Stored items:
= = = = =
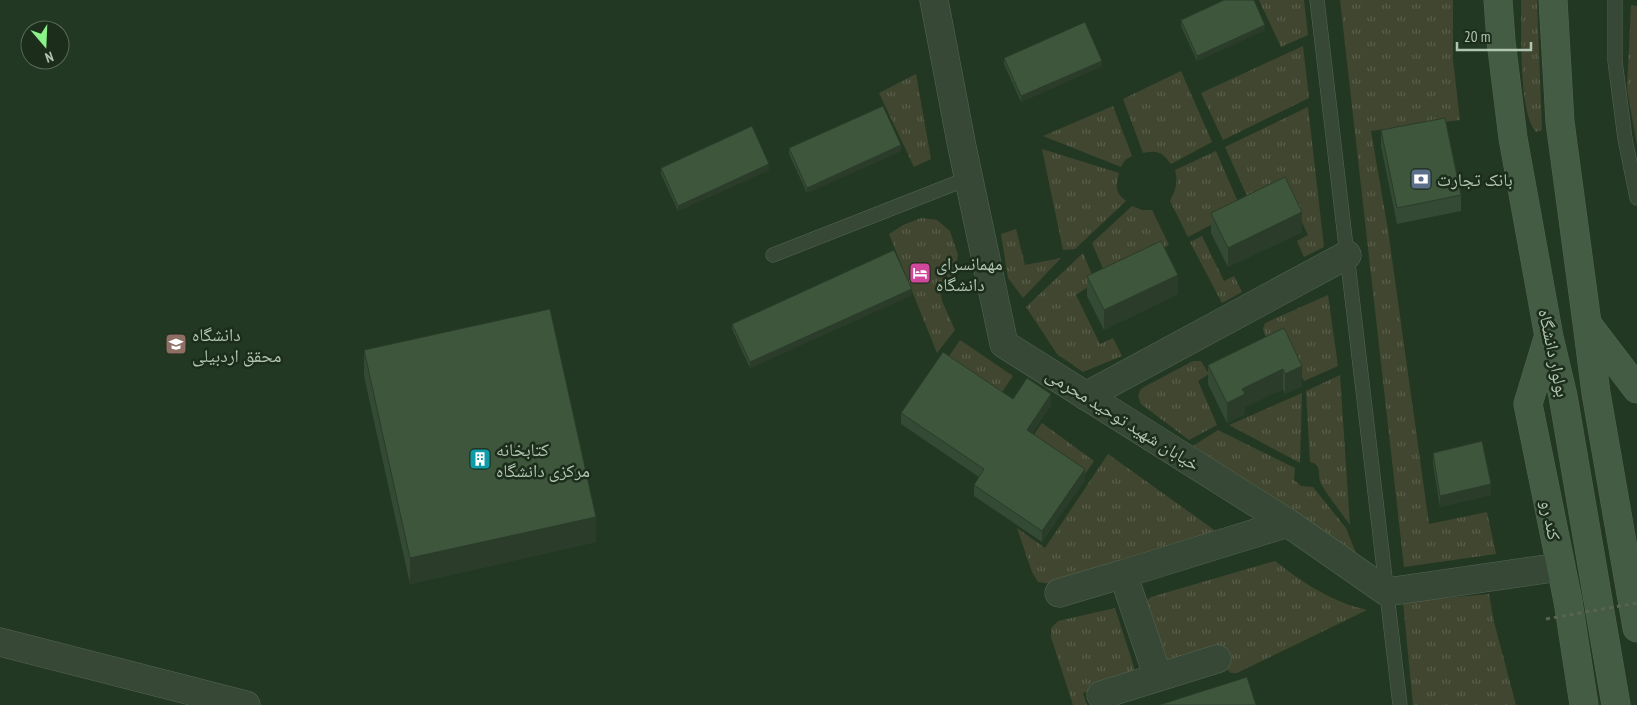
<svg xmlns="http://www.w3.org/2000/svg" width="1637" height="705" font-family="'PT Sans Narrow','Noto Naskh Arabic',sans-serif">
  <defs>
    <pattern id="grass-tufts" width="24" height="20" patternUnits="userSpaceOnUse" patternTransform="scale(1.25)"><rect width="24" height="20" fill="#414630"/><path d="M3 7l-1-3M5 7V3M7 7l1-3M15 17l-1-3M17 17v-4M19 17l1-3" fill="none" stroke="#5a5f4c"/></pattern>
  </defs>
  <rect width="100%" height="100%" fill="#233822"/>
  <path fill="url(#grass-tufts)" d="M1259 0H1304L1308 35 1281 47Z
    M1340 0H1453V60L1460 120 1371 131 1388 230 1429 524 1487 512 1496 554 1404 567Z
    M1521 0H1537L1542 130 1536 132C1518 113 1522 29 1521 0Z
    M1631 5 1637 6V145L1627 89Z
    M1303 46 1309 98 1223 140 1201 93Z
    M1181 71 1212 142 1171 164C1162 152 1158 150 1143 153L1123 99Z
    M916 74 931 159 914 167 879 93Z
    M1113 106 1132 156 1125 160 1121 167 1043 136Z
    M1308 107 1324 247 1304 257 1297 241 1308 235 1286 188 1251 205 1225 147Z
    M1042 149 1119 173C1116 187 1114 191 1126 201L1075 249 1063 250Z
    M1216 151 1241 209 1188 237 1170 201C1175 190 1179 183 1175 170Z
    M1132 206 1142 210H1152L1169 245 1107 278 1092 243Z
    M921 218 937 220 950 231 958 255 954 273 940 291 942 301 955 330 937 353 889 234 903 225Z
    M1016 229 1025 265 1061 258 1023 298 1008 278 1001 234Z
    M1202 236 1224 281 1234 276 1242 292 1222 303 1190 242Z
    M1083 253 1095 282 1076 295 1100 344 1113 338 1122 356 1083 372 1057 354 1026 307Z
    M1328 295 1338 366 1304 381 1286 340 1268 344 1263 329 1265 323Z
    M960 340 1013 376 1000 395 947 359Z
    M1193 361H1201L1209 374 1198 381 1217 425 1189 440 1141 404C1138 397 1137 394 1142 388Z
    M1340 375 1350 525C1345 517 1322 489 1320 481 1318 473 1322 465 1310 462L1306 391Z
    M1302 393 1300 463 1229 425Z
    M1042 423 1094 461 1083 477 1031 439Z
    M1218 430 1295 468 1294 480 1301 486 1313 487 1346 528 1356 553 1193 446Z
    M1108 454 1220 534 1052 584 1038 582 1032 572 1017 528 1045 548Z
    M1275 561C1303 583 1332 602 1367 610L1237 673H1231L1226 668 1169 667 1146 604 1147 600 1151 597Z
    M1489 594 1494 622 1516 705H1413L1403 602Z
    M1115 608 1134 667V674L1127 678 1083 693 1087 705H1073L1051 637V628L1058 621Z"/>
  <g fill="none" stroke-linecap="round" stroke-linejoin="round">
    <g stroke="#546654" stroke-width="15">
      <path id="lane" d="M1317 0 1400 705
        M1615 0V61L1625 139 1637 198
        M773 255 969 178"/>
    </g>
    <g stroke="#546654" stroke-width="29">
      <path id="street" d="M934 0 962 147 1004 344 1288 523 1387 592 1560 567
        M1086 396 1347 255
        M1059 593 1123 574
        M0 642 246 705
        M1158 677 1123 574 1288 523
        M1101 695 1217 659"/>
    </g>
    <g stroke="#546654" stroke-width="29">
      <path id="secondary" d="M1498 0 1501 41 1513 138 1549 337 1563 396 1616 705
        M1553 0 1560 122 1587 323 1596 393 1637 628
        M1588 325 1637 389
        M1548 338 1528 404 1568 601 1584 705"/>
    </g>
    <use href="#lane" stroke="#374836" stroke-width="14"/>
    <use href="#street" stroke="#374836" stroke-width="28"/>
    <use href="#secondary" stroke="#445b44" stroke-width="28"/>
    <path stroke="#596450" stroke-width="3" stroke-dasharray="4 4" stroke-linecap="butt" d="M1546 619 1637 603"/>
  </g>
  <path fill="#344a34" d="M1181 20 1265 30 1197 61 1181 26Z
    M1004 58 1102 66 1021 102 1004 64Z
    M1381 130 1461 195V211L1397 224 1381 146Z
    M789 148 901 151 807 193 789 154Z
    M661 168 769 170 678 211 661 174Z
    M1211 213 1302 232 1228 267 1211 233Z
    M1087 276 1178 294 1104 330 1087 296Z
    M912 295 750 368 732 329V324Z
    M1284 328 1302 386 1285 394 1283 389 1245 407V414L1227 423 1208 384V365Z
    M364 350 596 542 410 584 364 376Z
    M1013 399 1051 405 1032 433 1085 480 1042 542 974 496V485L979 477 901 424V413Z
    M1433 453 1491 495 1440 507 1433 464Z"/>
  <path fill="#2b3c2a" d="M1265 25V30L1197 61V56Z
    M1102 61V66L1021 102V96Z
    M901 145V151L807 193V188Z
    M769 164V170L678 211V206Z
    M1302 212V232L1228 267V248Z
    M1178 275V294L1104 330V310Z
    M912 289V295L750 368V362Z
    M1302 366V386L1285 394V374Z
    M1283 369V389L1245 407V414L1227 423V403L1242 389Z
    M1051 394V405L1027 440V430Z
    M1085 469V480L1042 542V531Z
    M1491 484V495L1440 507V496Z
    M596 517V542L410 584V558Z"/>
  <path fill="#3d563c" stroke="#2b3c2a" d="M1224 0H1254L1265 25 1197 56 1181 20Z
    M1085 22 1102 61 1021 96 1004 58Z
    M883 106 901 145 807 188 789 148Z
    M1445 118 1461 195 1397 208 1381 130Z
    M752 126 769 164 678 206 661 168Z
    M1285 177 1302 212 1228 248 1211 213Z
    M1161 241 1178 275 1104 310 1087 276Z
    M894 250 912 289 750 362 732 324Z
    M550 309 596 517 410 558 364 350Z
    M1284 328 1302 366 1285 374 1283 369 1242 389 1245 394 1227 403 1208 365Z
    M943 352 1013 399 1027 378 1051 394 1027 430 1085 469 1042 531 974 485 984 469 901 413Z
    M1482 441 1491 484 1440 496 1433 453Z
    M1247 677 1256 705H1159Z"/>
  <defs>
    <g id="bank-square" transform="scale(1.125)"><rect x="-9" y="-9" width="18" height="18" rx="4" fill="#5c6f8a" stroke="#1c2d1b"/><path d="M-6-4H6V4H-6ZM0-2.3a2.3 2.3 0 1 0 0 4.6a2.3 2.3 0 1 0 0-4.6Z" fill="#fff"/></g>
    <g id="hotel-square" transform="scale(1.125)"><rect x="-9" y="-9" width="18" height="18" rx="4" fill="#d1479c" stroke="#1c2d1b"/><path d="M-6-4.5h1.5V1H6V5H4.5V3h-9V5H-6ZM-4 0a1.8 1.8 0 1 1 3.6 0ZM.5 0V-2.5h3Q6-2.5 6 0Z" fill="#fff"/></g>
    <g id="university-square" transform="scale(1.125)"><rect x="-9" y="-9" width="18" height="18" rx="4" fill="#8d6e63" stroke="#1c2d1b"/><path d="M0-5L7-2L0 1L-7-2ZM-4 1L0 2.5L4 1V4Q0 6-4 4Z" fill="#fff"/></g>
    <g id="building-square" transform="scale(1.125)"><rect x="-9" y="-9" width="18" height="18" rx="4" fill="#0f9aa8" stroke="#1c2d1b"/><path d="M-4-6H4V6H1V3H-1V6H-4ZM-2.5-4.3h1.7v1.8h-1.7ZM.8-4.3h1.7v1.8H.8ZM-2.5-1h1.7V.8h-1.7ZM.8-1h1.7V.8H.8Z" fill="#fff"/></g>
  </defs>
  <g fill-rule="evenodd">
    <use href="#bank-square" x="1421" y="179"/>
    <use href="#hotel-square" x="920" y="273"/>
    <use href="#university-square" x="176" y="344"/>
    <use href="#building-square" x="480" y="459"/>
  </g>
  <g text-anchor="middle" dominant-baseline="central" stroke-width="5" stroke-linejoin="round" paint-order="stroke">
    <g font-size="18" fill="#b1c5b1" stroke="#1c2d1b" text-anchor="start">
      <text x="1437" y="179">بانک تجارت</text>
      <text x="936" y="263">مهمانسرای<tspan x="936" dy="21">دانشگاه</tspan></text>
      <text x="192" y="334">دانشگاه<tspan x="192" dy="21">محقق اردبیلی</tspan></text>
      <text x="496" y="449">کتابخانه<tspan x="496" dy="21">مرکزی دانشگاه</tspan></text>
    </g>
    <g font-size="18" fill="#b1c5b1" stroke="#1c2d1b">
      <text transform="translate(1554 353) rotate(78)">بولوار دانشگاه</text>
      <text transform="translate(1123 419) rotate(32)">خیابان شهید توحید محرمی</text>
      <text transform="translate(1551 520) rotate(79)">کند رو</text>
    </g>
  </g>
  <g transform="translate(45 45) rotate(161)"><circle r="24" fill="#1c2d1b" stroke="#586a57"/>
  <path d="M0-4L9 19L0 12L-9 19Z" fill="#8af289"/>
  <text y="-8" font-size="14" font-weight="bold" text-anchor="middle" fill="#b1c5b1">N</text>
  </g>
  <path d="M1457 42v8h74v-8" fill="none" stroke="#b1c5b1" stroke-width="2.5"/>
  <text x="1464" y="42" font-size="15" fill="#b1c5b1" stroke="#1c2d1b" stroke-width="4" paint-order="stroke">20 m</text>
</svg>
= = = = =
DIRECTIONS FOR THIS TASK: Answer with the number alone after working out how many lines in the records contain the string "round".

SOLUTION: 2